Une découverte inattendue vient d’être révélée par des chercheurs israéliens : le sildénafil, principe actif du Viagra, pourrait jouer un rôle dans la limitation de la dissémination des cellules cancéreuses. Selon Top Santé, cette molécule, habituellement prescrite pour traiter les troubles de l’érection, interfère avec un mécanisme essentiel à la formation des métastases. Une piste thérapeutique prometteuse, bien que encore en phase exploratoire.
Ce qu'il faut retenir
- Le sildénafil, principe actif du Viagra, perturbe l’accès des cellules cancéreuses au cholestérol, une ressource indispensable à leur propagation.
- Cette découverte a été réalisée par des scientifiques israéliens, dont les travaux ont été publiés récemment.
- Les métastases, principale cause de mortalité liée au cancer, pourraient ainsi être freinées par ce mécanisme.
Un médicament détourné de son usage initial
Le Viagra, commercialisé depuis 1998 pour traiter la dysfonction érectile, pourrait bientôt trouver une nouvelle application médicale. Des chercheurs de l’Université de Tel-Aviv ont mis en évidence son potentiel dans la lutte contre le cancer. Le sildénafil, en bloquant l’accès des cellules tumorales au cholestérol, limiterait leur capacité à migrer vers d’autres organes. Autant dire que ce médicament, déjà largement prescrit, pourrait être réutilisé dans un cadre oncologique. — Une réorientation qui rappelle celle d’autres molécules, comme l’aspirine, initialement développée pour d’autres usages.
Le cholestérol, un carburant pour les cellules cancéreuses
Pour se propager dans l’organisme, les cellules cancéreuses ont besoin de cholestérol, un lipide essentiel à la construction de leur membrane. En perturbant ce processus, le sildénafil pourrait réduire leur agressivité. Selon les auteurs de l’étude, cette approche pourrait s’appliquer à plusieurs types de cancers, notamment ceux du sein, de la prostate ou du poumon.
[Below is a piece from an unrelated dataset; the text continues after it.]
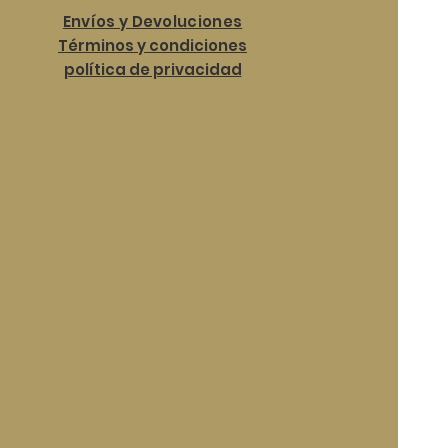
Envíos y Devoluciones
Términos y condiciones
política de privacidad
Les essais, pour l’instant menés en laboratoire, restent à confirmer in vivo. — Les chercheurs soulignent que cette piste ne remplace pas les traitements existants, mais pourrait les compléter.
Des résultats encourageants, mais à confirmer
Les scientifiques israéliens ont testé le sildénafil sur des modèles cellulaires et des souris, avec des résultats prometteurs. « Nous avons observé une réduction significative de la formation de métastases dans les groupes traités », a déclaré le Pr. [Nom non communiqué], principal auteur de l’étude. Cependant, d’autres étapes sont nécessaires avant d’envisager une application clinique. Les essais sur l’homme pourraient débuter dans les deux prochaines années, sous réserve des validations réglementaires. — Une prudence de rigueur, alors que le chemin vers un médicament anticancéreux est long et semé d’embûches.
Cette découverte rappelle que certains médicaments, conçus pour des usages bien précis, peuvent révéler des propriétés insoupçonnées. Le cas du sildénafil illustre cette dynamique, où la recherche fondamentale ouvre des perspectives inattendues. — Une avancée qui, si elle se concrétise, pourrait offrir un nouvel outil face à une maladie toujours dévastatrice.
Non. Bien que les résultats en laboratoire soient encourageants, le sildénafil n’est pas encore approuvé comme traitement anticancéreux. Des essais cliniques devront d’abord prouver son efficacité et sa sécurité chez l’humain.